Pathological loss values when model reloaded

Well, let’s try this is the debugging script which seems pathological as one can see the plots of the 22th Dec. 2019 of BatchNorm parameters after model reload (the title is in fact inappropriate as the BN seems not responsible).

import torch.optim as optim
import torch.nn.functional as F
import random
import types
import os

# the Network Model Classes
from pz_network import *
# the Utility Classes to manipulate the images
from pz_image_manip_utils import *


############## Process BATCH ################
def process(model,sample_batched,transforms,train=None,debug=False):
    #We load the model checkpoint so no more training
    model.eval()

    n_bins = model.n_bins # the last number of neurons

    z_min = 0.0
    z_max = 1.0

    #    # turn off the computation of the gradient for all tensors
    with torch.no_grad():

        #get next data
        img_batch = sample_batched['image']   #input image
        ebv_batch = sample_batched['ebv']     #input redenning
        z_batch   = sample_batched['z']       #target

        batch_size  = len(img_batch)
        transf_size = len(transforms)

        new_img_batch = torch.zeros_like(img_batch).permute(0, 3, 1, 2)

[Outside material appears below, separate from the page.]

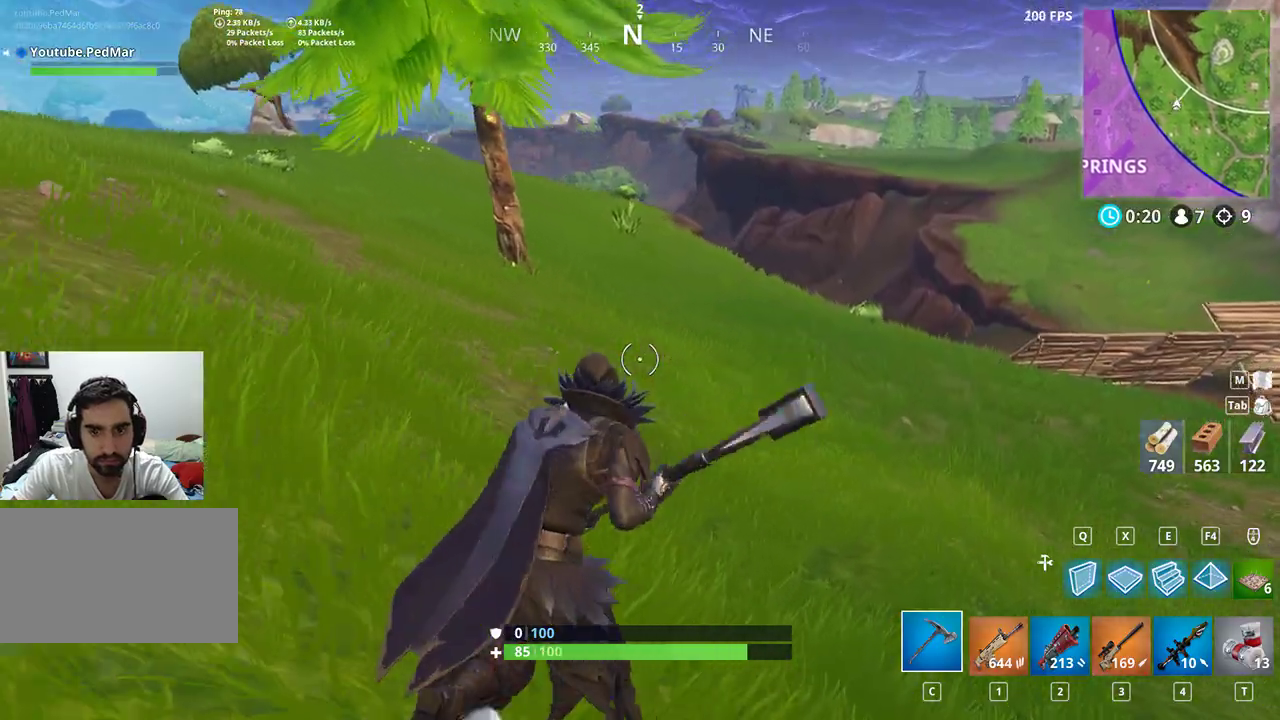
{"keys": ["d", "shift", "w"], "mouse": [], "events": []}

        #for CrossEntropyLoss no hot-vector
        new_z_batch = torch.zeros(batch_size,dtype=torch.long)

        for i in range(batch_size):
            # transform the images
            img = img_batch[i].numpy()

            for it in range(transf_size):
                img = transforms[it](img)

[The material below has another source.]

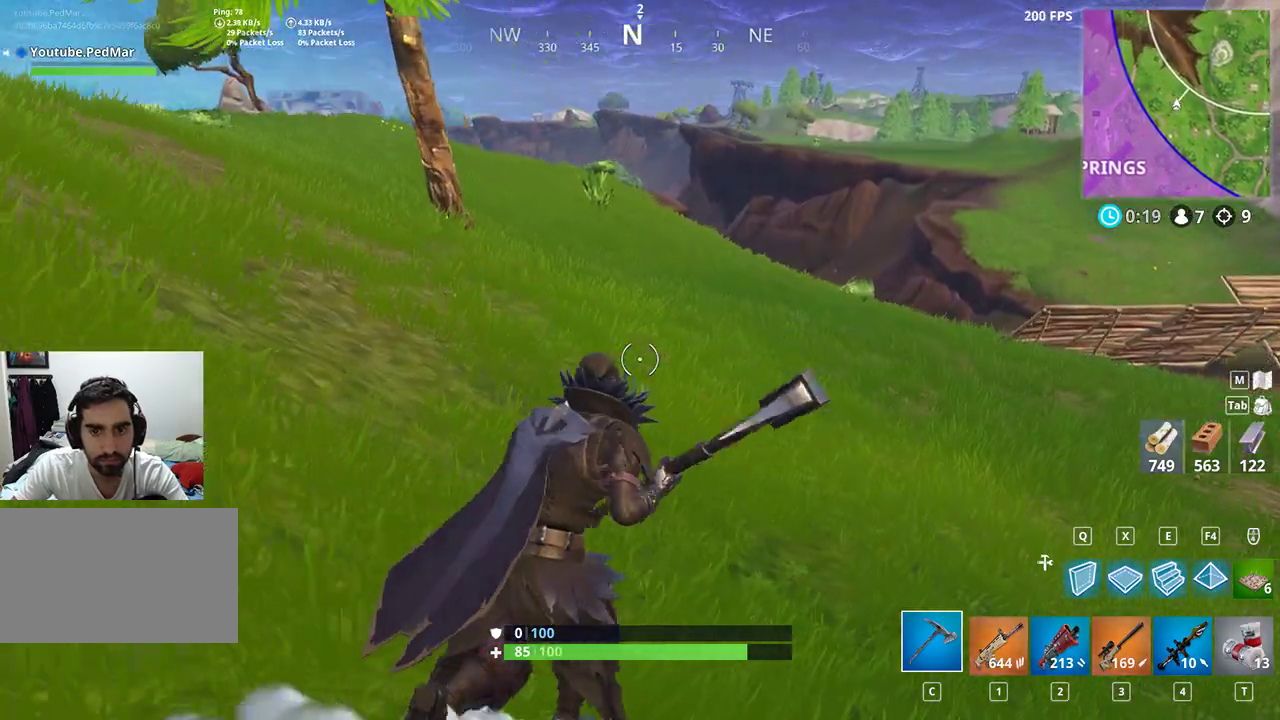
{"keys": ["d", "shift", "w"], "mouse": [], "events": []}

            new_img_batch[i] = img

            # transform the redshift in bin number
            z = (z_batch[i] - z_min) / (z_max - z_min)    # z \in 0..1                => z est reel
            z = max(0, min(n_bins - 1, int(z * n_bins)))  # z \in {0,1,.., n_bins-1}  => z est entier
            new_z_batch[i] = z

        # send the inputs and target to the device
        new_img_batch, ebv_batch, new_z_batch = new_img_batch.to(device), \
                                                ebv_batch.to(device), \
                                                new_z_batch.to(device)


        # Feedforward
        output = model(new_img_batch, ebv_batch)
        print("ebv_batch: ",ebv_batch[:5])
        print("new_img_batch:\n",new_img_batch[:5])
        print("output:\n",output[:5])

        # the loss
        loss = F.cross_entropy(output,new_z_batch)

    return loss.item()


############## MAIN ################

use_cuda = torch.cuda.is_available()

device = torch.device("cuda" if use_cuda else "cpu")
print("Use device....: ",device)

# Pin_memory speed up the CPU->GPU transfert for NVidia GPU
kwargs = {'num_workers': 0, 'pin_memory': True} if use_cuda else {}

#model
model = resnet20()
# in place method to transfet to GPU
# according to https://pytorch.org/docs/stable/nn.html#torch.nn.Module.to
model.to(device)

#load model parameters
root_file = "/sps/lsst/users/campagne/torchphotoz/"
checkpoint_file ="robust-state-50_0_resnet20.pth.sav"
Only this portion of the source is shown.